** start of Extract provided **

Perspective projection is a well-understood aspect of 3D graphics. It is not something that 3D programmers spend much time thinking about. Most OpenGL applications simply select a field of view, specify near and far clipping plane distances, and call gluPerspective or glFrustum. These functions suffice in the vast majority of cases.

But there are a few assumptions implicit in these. gluPerspective assumes that the user is positioned directly in front of the screen, facing perpendicular to it, and looking at the center of it. glFrustum generalizes the position of the view point, but still assumes a perspective rooted at the origin and a screen lying in the XY plane.

The configuration of the user and his screen seldom satisfy these criteria, but perspective projection remains believable in spite of this. Leonardo’s The Last Supper appears to be a painting of a room full of people regardless from the position from which you view it, and we still enjoy a movie even when we’re sitting off to the side of the theater.

Motivation

The field of Virtual Reality introduces circumstances under which these assumptions fail and the resulting incorrectness is not tolerable. VR involves a number complicating aspects: first-person motion-tracked perspective, stereoscopic viewing, and multi-screen, non-planar display surfaces. For example, this is the Varrier^TM.

** end of Extract provided **
** start of Raw data **

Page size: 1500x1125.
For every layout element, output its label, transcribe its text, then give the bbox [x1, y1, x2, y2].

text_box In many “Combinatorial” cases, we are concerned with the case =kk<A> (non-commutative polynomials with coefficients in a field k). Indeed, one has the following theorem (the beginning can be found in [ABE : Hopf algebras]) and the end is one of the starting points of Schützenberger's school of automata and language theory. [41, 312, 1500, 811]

** end of Raw data **

### [Your task]
Copy word for word the part of the text on perspective projection that opens with the words containing "The configuration of" and closes with "of the theater.". The listing has nothing to do with what you're asked to do here.

### [Complete answer]
The configuration of the user and his screen seldom satisfy these criteria, but perspective projection remains believable in spite of this. Leonardo’s The Last Supper appears to be a painting of a room full of people regardless from the position from which you view it, and we still enjoy a movie even when we’re sitting off to the side of the theater.